-- Opening Marker --

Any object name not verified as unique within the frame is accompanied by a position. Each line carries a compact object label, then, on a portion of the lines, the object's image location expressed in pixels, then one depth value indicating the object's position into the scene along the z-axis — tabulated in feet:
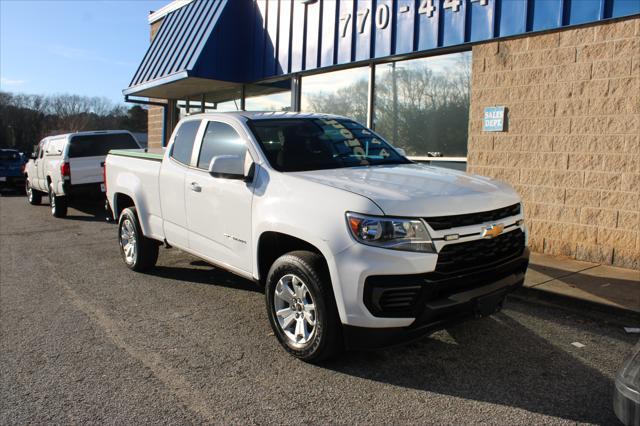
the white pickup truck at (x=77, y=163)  40.32
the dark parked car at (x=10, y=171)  67.10
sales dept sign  25.84
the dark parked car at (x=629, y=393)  8.52
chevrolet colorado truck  11.53
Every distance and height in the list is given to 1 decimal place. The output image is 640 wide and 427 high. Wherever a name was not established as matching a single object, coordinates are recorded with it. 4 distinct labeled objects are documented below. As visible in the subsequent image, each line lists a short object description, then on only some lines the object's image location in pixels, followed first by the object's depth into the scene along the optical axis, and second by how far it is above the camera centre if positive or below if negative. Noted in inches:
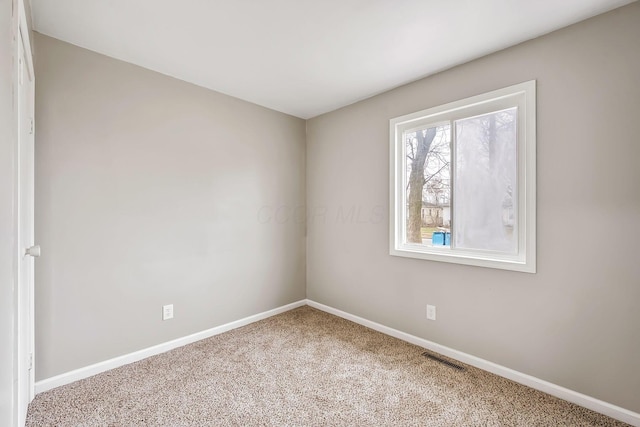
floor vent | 87.2 -46.9
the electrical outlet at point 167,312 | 97.1 -33.4
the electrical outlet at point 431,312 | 98.2 -34.3
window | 80.0 +9.0
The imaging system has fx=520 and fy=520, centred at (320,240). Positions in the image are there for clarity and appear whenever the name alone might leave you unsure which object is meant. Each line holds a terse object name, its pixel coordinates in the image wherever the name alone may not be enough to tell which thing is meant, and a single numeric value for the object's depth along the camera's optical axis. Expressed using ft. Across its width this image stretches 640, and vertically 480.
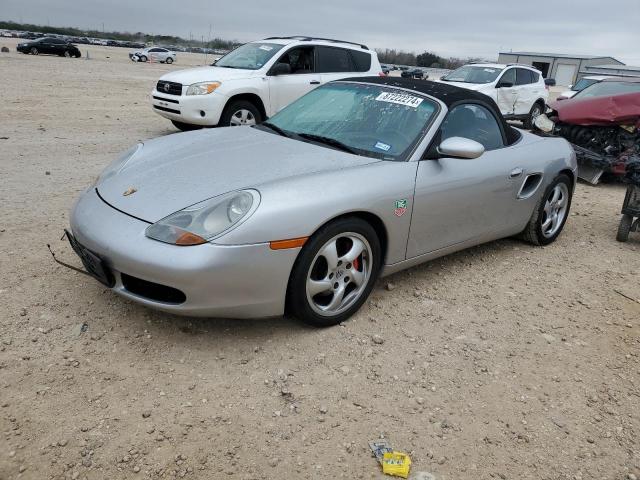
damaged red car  23.61
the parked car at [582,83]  50.99
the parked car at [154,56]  141.17
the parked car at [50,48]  117.91
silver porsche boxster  8.62
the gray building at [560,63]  179.83
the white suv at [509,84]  40.19
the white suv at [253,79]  25.98
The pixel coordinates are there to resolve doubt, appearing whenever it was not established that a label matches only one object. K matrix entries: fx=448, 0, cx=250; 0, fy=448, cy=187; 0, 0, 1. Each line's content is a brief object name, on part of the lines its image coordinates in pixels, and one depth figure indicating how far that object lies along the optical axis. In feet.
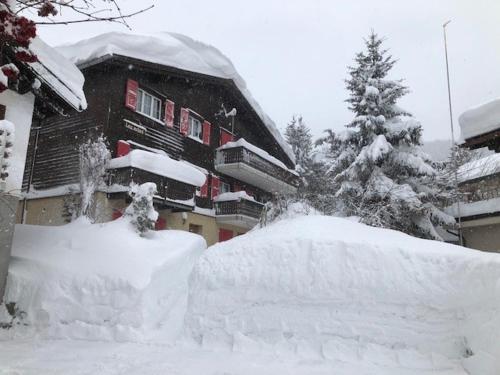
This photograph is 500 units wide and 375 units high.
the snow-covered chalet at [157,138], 54.65
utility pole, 37.76
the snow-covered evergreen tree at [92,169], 47.98
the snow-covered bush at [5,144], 27.12
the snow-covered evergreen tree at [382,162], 52.90
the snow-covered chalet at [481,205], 56.44
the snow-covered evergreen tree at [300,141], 124.36
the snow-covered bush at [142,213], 33.91
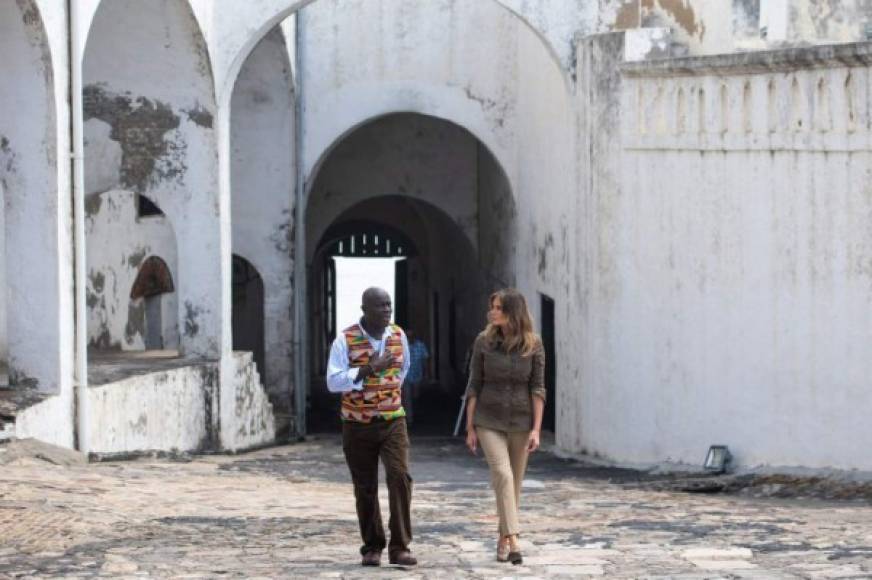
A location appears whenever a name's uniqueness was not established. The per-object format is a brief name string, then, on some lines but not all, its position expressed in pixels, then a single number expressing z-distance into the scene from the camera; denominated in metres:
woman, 12.21
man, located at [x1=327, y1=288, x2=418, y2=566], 11.80
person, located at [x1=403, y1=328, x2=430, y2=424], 31.77
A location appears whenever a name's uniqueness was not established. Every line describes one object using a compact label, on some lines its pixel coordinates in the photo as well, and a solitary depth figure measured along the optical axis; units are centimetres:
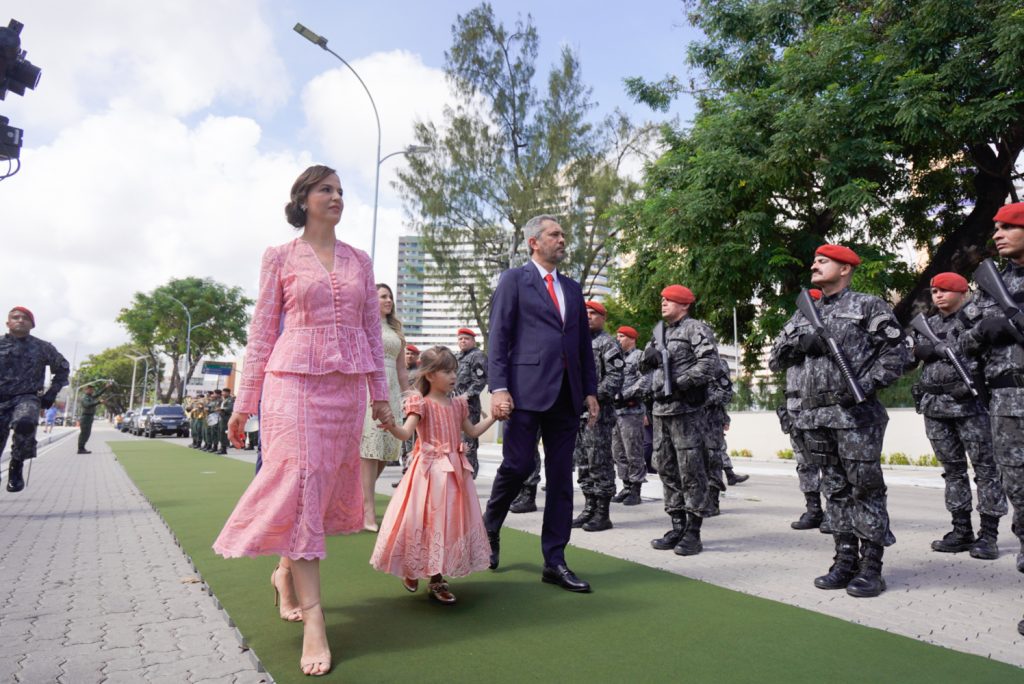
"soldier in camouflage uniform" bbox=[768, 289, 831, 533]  705
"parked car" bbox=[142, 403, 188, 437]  3668
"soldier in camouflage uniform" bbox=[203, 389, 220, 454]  2148
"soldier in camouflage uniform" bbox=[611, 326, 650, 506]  838
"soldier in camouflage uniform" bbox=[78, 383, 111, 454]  2048
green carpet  295
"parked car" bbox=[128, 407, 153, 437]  4268
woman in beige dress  623
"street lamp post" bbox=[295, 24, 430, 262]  1991
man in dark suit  434
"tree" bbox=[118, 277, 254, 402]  6456
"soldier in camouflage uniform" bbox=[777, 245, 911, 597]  432
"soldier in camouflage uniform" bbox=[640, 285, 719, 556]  543
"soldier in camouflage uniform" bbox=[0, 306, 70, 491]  774
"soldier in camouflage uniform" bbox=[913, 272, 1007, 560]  580
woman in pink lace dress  308
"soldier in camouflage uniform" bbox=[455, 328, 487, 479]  882
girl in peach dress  385
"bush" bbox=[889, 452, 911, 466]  1789
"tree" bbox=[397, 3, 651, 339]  2997
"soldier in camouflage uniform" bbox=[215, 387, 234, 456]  2079
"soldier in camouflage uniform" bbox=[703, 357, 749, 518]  766
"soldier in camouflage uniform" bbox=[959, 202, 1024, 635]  380
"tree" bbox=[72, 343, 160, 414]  10331
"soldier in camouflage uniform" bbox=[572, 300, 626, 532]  678
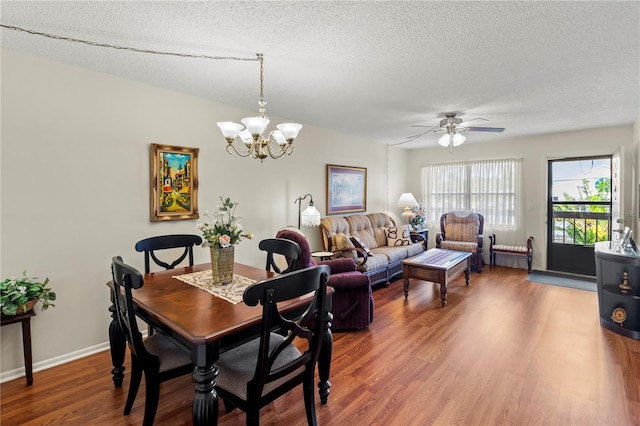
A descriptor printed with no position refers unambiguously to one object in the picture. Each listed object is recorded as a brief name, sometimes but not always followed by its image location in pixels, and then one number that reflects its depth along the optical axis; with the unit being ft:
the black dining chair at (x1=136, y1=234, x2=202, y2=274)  8.90
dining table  4.83
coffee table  13.15
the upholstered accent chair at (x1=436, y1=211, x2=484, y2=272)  18.76
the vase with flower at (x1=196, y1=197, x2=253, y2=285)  7.25
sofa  14.87
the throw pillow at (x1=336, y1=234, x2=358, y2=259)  14.87
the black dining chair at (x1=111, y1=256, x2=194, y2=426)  5.41
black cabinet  10.14
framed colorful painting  10.37
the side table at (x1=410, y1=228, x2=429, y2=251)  19.93
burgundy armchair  10.68
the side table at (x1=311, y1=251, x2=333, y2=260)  14.06
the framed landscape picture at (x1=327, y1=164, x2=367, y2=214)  17.35
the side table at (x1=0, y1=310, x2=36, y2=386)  7.34
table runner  6.60
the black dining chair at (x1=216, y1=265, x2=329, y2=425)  4.89
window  19.67
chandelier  7.43
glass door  17.28
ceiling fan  12.92
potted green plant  7.18
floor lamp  14.14
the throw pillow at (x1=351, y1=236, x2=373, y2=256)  14.58
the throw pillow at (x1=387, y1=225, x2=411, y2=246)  18.47
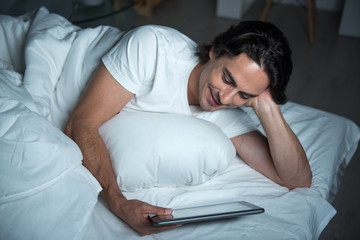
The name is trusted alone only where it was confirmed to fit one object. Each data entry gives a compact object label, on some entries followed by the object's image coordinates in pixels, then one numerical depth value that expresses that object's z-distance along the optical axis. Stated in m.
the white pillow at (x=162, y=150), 1.13
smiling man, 1.18
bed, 0.93
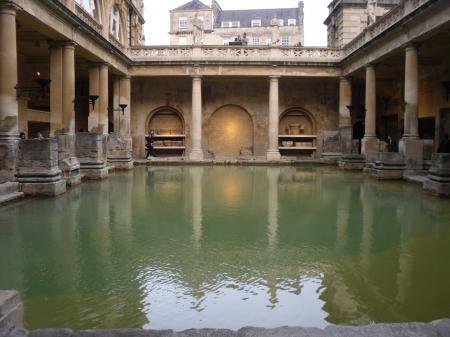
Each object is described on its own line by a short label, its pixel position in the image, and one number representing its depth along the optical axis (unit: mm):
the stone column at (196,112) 26266
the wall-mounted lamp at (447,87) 20159
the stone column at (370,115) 21656
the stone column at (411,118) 16781
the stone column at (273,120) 26109
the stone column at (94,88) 21166
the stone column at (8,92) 11477
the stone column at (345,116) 25422
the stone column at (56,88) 16453
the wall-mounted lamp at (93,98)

-- Closing Marker --

In the data above, find the line with "the dark parked car at (x=10, y=171)" and the line with "chevrolet colorado truck". Retype both, plus every line between them, exactly.

the dark parked car at (x=10, y=171)  67.10
sales dept sign  25.84
the dark parked car at (x=629, y=393)  8.52
chevrolet colorado truck  11.53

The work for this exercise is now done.